En relación con lo anterior, recuérdese que a la luz del núm. 5 del artículo 1° del Decreto 333 de 20213, le correspondió conocer de la presente acción a la Sala Civil del Tribunal Superior del Distrito Judicial de Cartagena ya que la acción fue dirigida contra el Juzgado Primero Civil del Circuito de Turbaco, que conforme al artículo 16 del Decreto 2591 de 19914, las providencias emitidas por el a quo fueron notificadas a las partes e intervinientes interesados.
Es así que, en consideración a las reglas precedentes, no debía vincularse a la Sala Civil del Tribunal Superior del Distrito Judicial de Cartagena porque la acción no fue dirigida contra ésta, de haberse dirigido contra el Tribunal por actuaciones desplegadas dentro del proceso criticado en cabeza del magistrado Guío Fonseca u otro magistrado, habría tenido que vincularse, pero en ese supuesto, la llamada a conocer en primera instancia habría sido la Sala Civil de esta Corporación.
Conforme a lo relacionado, se encuentra que no puede salir avante la solicitud de nulidad de la acción constitucional y se reafirma la negativa de la protección.
DECISIÓN
En mérito de lo expuesto, la Corte Suprema de Justicia, en Sala de Casación Civil, Agraria y Rural, administrando justicia en nombre de la República de Colombia y por autoridad de la ley, CONFIRMA la sentencia impugnada.

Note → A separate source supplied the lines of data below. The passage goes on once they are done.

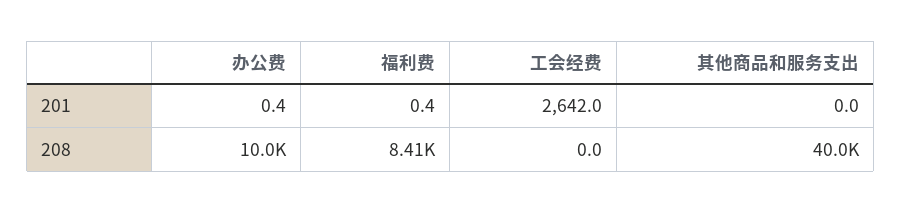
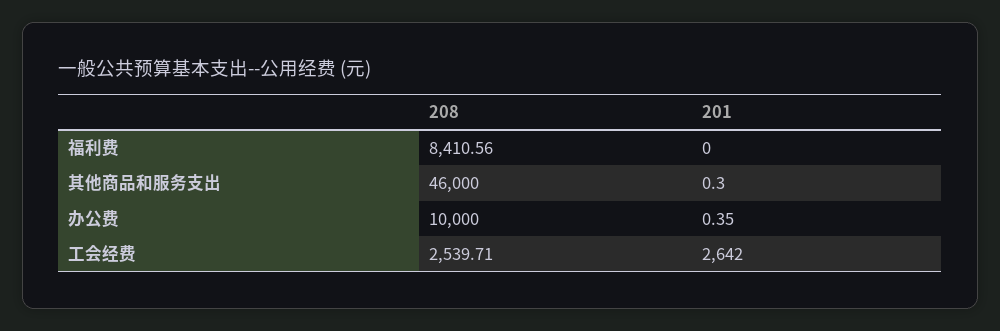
  {
    "办公费": {
      "201": 0.35,
      "208": 10000
    },
    "福利费": {
-     "201": 0.4,
+     "201": 0,
      "208": 8410.56
    },
    "工会经费": {
      "201": 2642,
-     "208": 0
+     "208": 2539.71
    },
    "其他商品和服务支出": {
-     "201": 0,
+     "201": 0.3,
-     "208": 40000
+     "208": 46000
    }
  }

Comuníquese por el medio más expedito lo aquí resuelto a las partes y a la sala a quo y, en oportunidad, remítanse las diligencias a la Corte Constitucional para que asuma lo de su cargo.
FERNANDO AUGUSTO JIMÉNEZ VALDERRAMA
Presidente de Sala
HILDA GONZÁLEZ NEIRA
MARTHA PATRICIA GUZMÁN ÁLVAREZ
(Ausencia justificada)
AROLDO WILSON QUIROZ MONSALVO
(Ausencia justificada)
LUIS ALONSO RICO PUERTA
OCTAVIO AUGUSTO TEJEIRO DUQUE
FRANCISCO TERNERA BARRIOS
1 Que dice: “Salvo norma en contrario, el recurso de reposición procede contra los autos que dicte el juez, contra los del magistrado sustanciador no susceptibles de súplica y contra los de la Sala de Casación Civil de la Corte Suprema de Justicia, para que se reformen o revoquen (…).”
2 Que refiere: “Son apelables las sentencias de primera instancia, salvo las que se dicten en equidad. (…) 5. El que rechace de plano un incidente y el que lo resuelva. (…)”.
3 Que establece: “Las acciones de tutela dirigidas contra los Jueces o Tribunales serán repartidas, para su conocimiento en primera instancia, al respectivo superior funcional de la autoridad jurisdiccional accionada.”
4 Que relaciona: “Las providencias que se dicten se notificarán a las partes o intervinientes, por el medio que el juez considere más expedito y eficaz”.